Bilan de l’initiative du MSP et présidentielle 2019 : Que dira Makri, aujourd’hui ?

Abderrezak Makri, président du MSP, devrait prononcer aujourd’hui un grand discours sur la position de la première force d’opposition au Parlement, à propos de la présidentielle 2019. Mais avant cela, il doit présenter une «évaluation préliminaire» de son initiative de «Consensus national», qui a été précédée par des consultations avec les principaux partis et acteurs dans la vie politique du pays.

Fin de phase des rencontres avec les partis politiques pour évoquer et expliquer l’initiative du MSP en vue des élections prochaines de 2019.
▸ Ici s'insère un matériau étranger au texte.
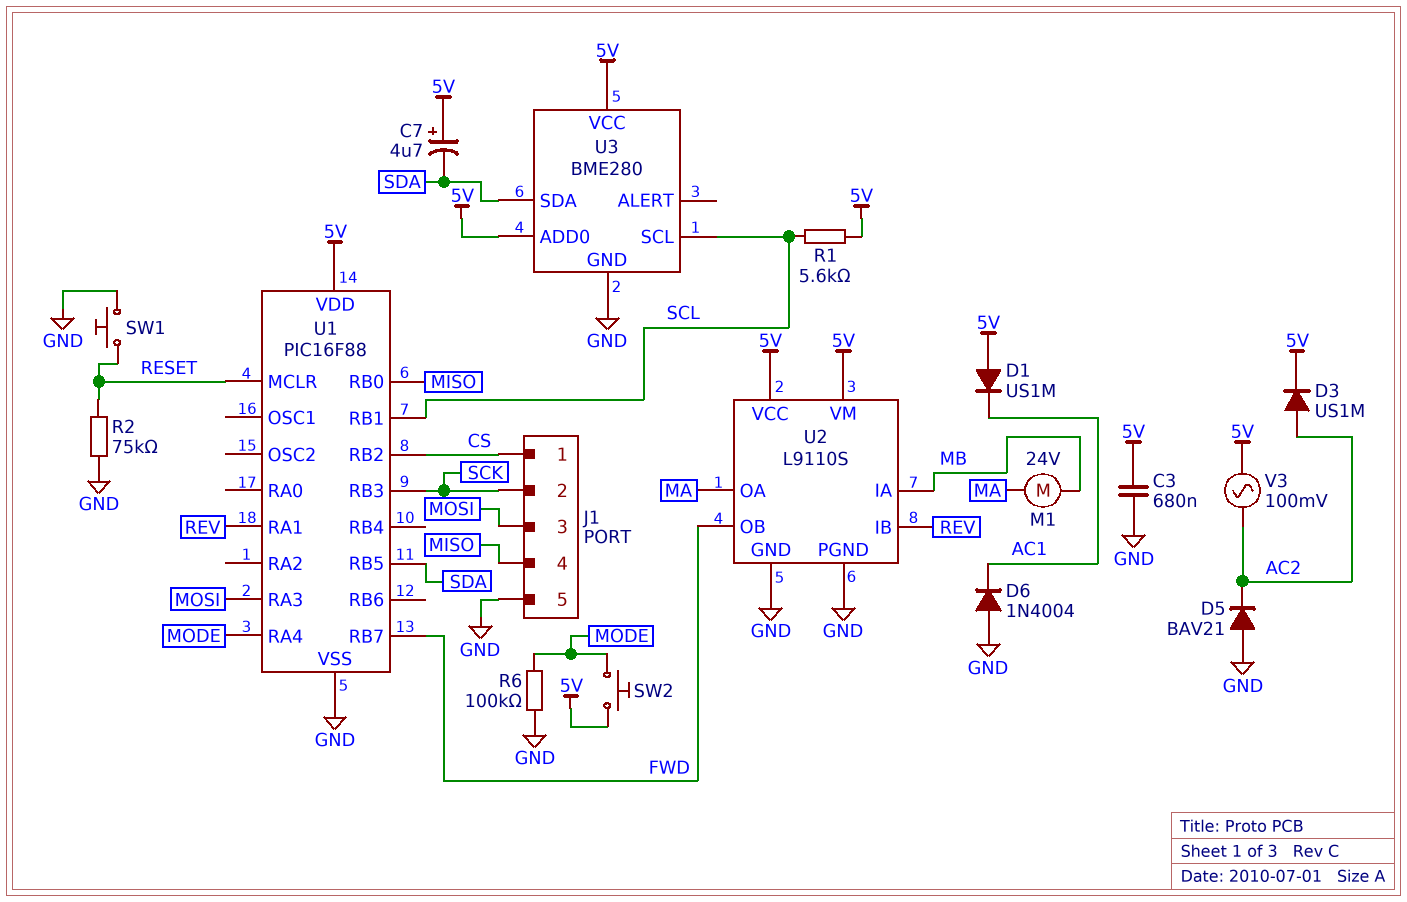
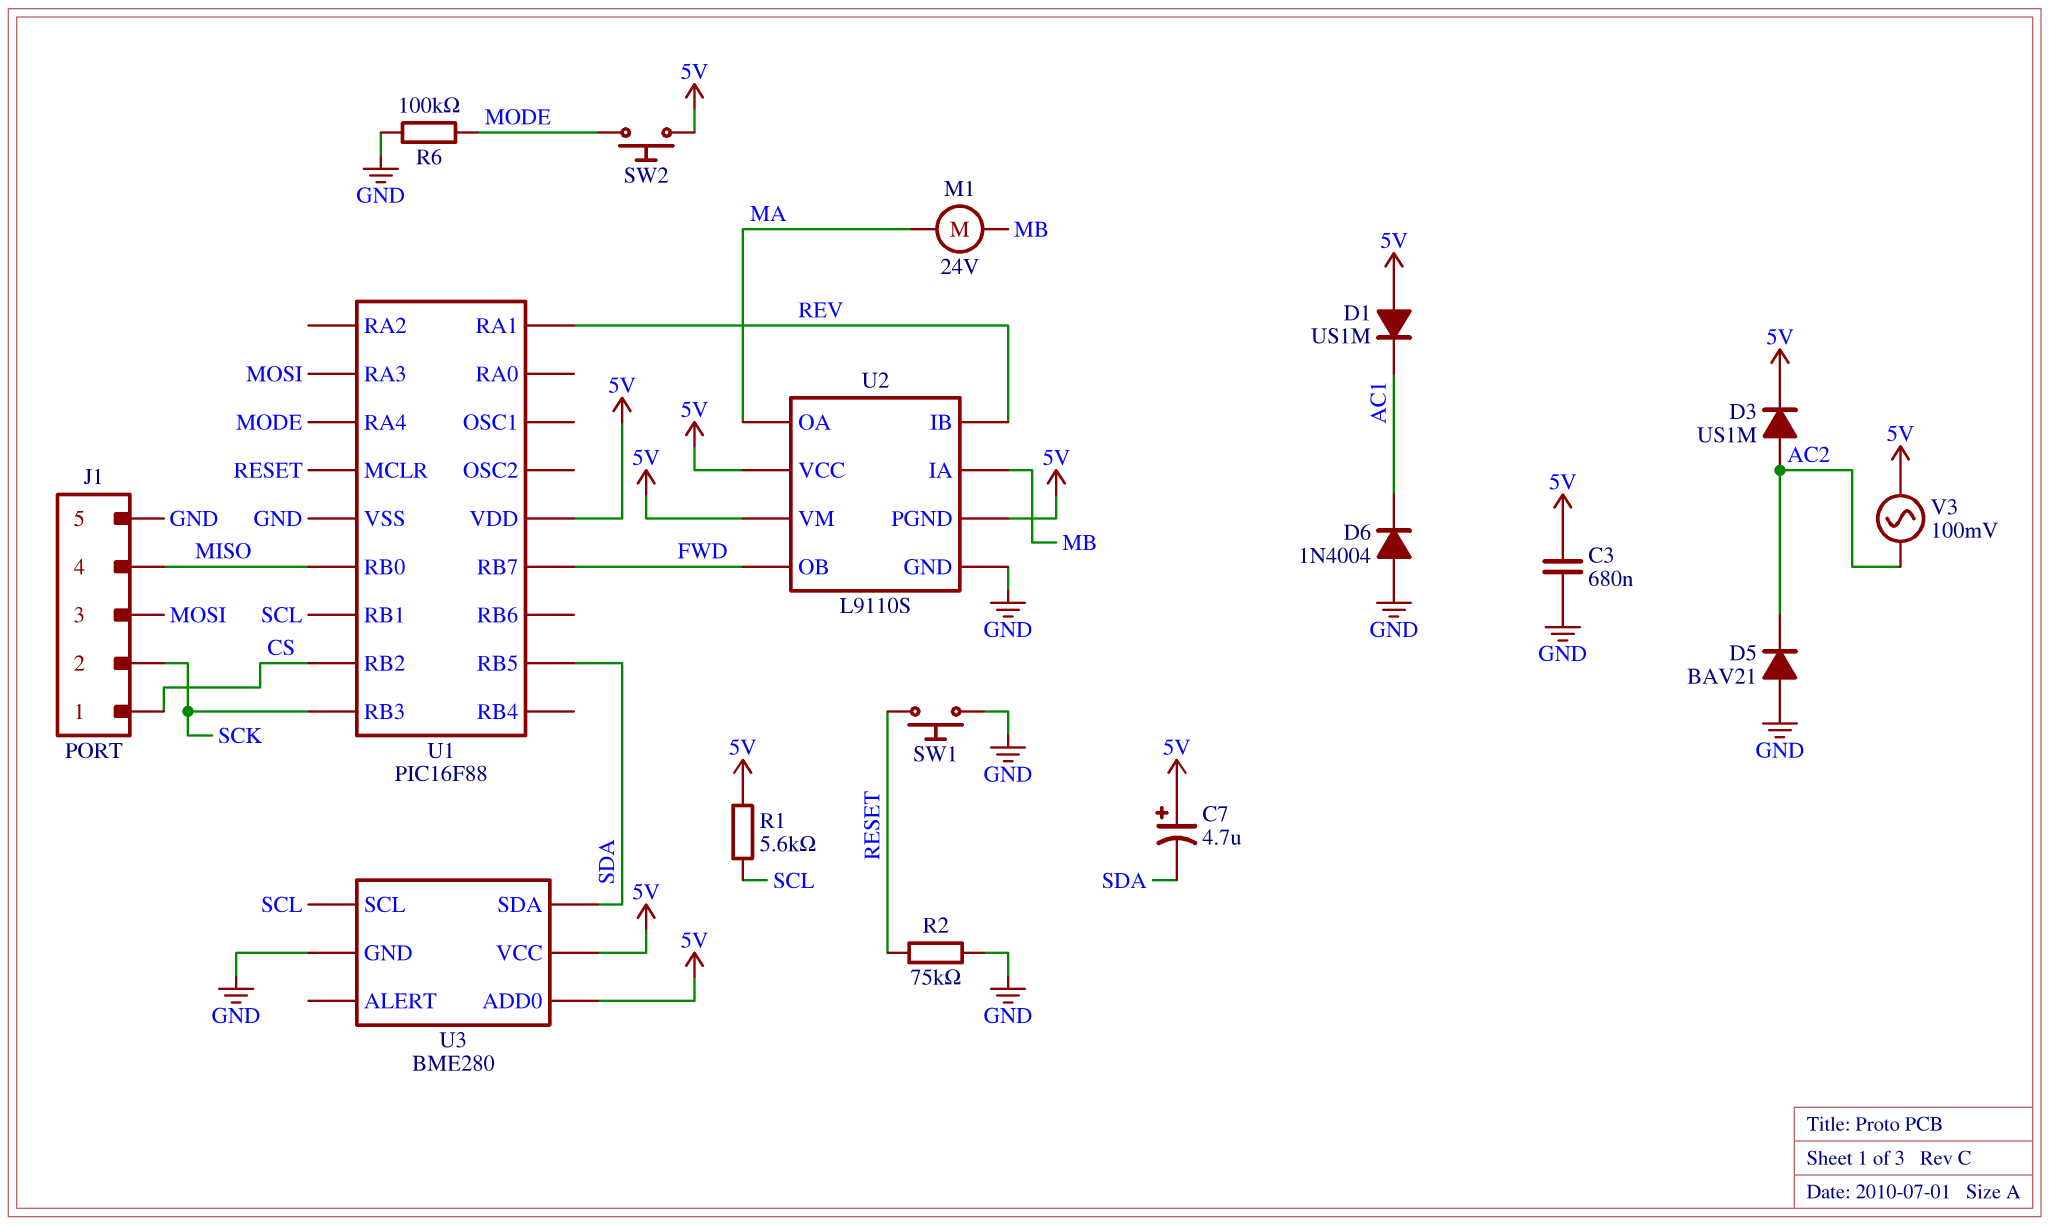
U2 pin PGND: GND -> 5V

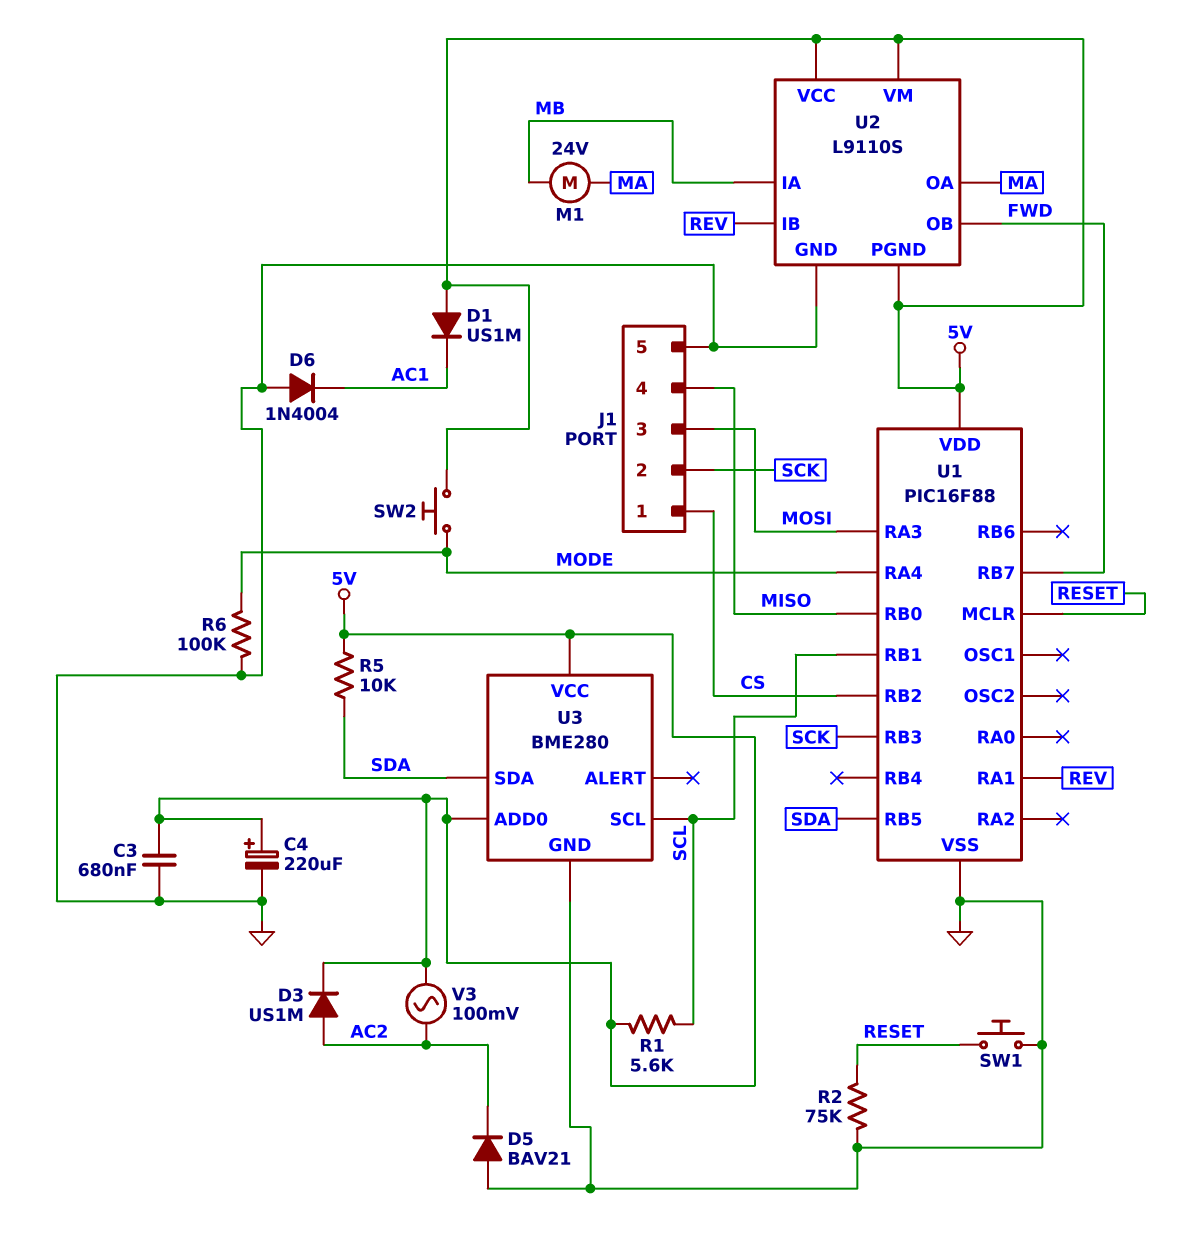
C4: none -> 220uF (plus 5V, minus GND)
C7: 4.7uF (plus 5V, minus SDA) -> none
R5: none -> 10k (5V, SDA)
L’un de ses principaux promoteurs, Abderrezak Makri, animera aujourd’hui une conférence de presse au siège du parti à El-Mouradia, probablement pour exprimer sa «satisfaction» quant à la réussite des consultations menées par son parti et aussi «l’espoir de voir les Algériens se retrouver autour du Consensus», comme il l’avait affirmé durant de précédentes déclarations à la presse. Mais, Makri devrait faire face et répondre aux critiques, notamment sur ses positions sur le rôle de l’institution militaire pour accompagner le consensus et la manière d’y aboutir, option que des partis de même tendance islamistes dénoncent et considèrent comme « irréalisable». Pour l’instant, à tous ceux-là, Makri promet « une copie finalisée, enrichie par les différentes interventions et débats qu’elle (l’initiative de consensus) a suscités autour d’elle, sera distribuée à tous les partis politiques afin qu’ils prennent une position à la lumière de ce qui est écrit et non pas à travers des commentaires qui sont loin de la philosophie et de l’objet de l’initiative». La semaine dernière, le leader du MSP en compagnie d’une délégation de son parti, a rendu visite aux partis d’El-Fadjr Djadid et Ennahda, à l’issue de laquelle, Makri a souligné «la grande convergence des points de vue». Pour l’autre grand sujet de sa sortie d’aujourd’hui, à savoir la présidentielle de l’année prochaine, Makri a déjà posé les scénarios sur lesquels le Conseil consultatif du MSP devrait trancher avant la fin de l’année en cours.
Pour celui qui se considère comme le candidat présumé de toute l’opposition, le MSP pourrait participer avec un candidat consensuel de l’opposition, tout comme se présenter avec son propre candidat, et aussi de boycotter même les élections, si le président Bouteflika postulera pour un cinquième mandat. Mais, sa déclaration selon laquelle «le MSP est mieux qualifié que quiconque pour incarner le candidat de l’opposition» lui a valu une autre série de critiques comme de la part d’un parti de l’opposition la plus radicale, Jil Jadid, qui a accusé Makri d’« irresponsabilité politique» et de « dédain » envers les autres partis. Sur le terrain, les ambitions de Makri se heurtent à une amère réalité : la grande majorité des partis de l’opposition, semble-t-il, sont plutôt favorables à avancer en rangs dispersés, face à une majorité confortable des partis appuyant le président Bouteflika. De quoi assombrir certainement le rêve le plus cher de Makri.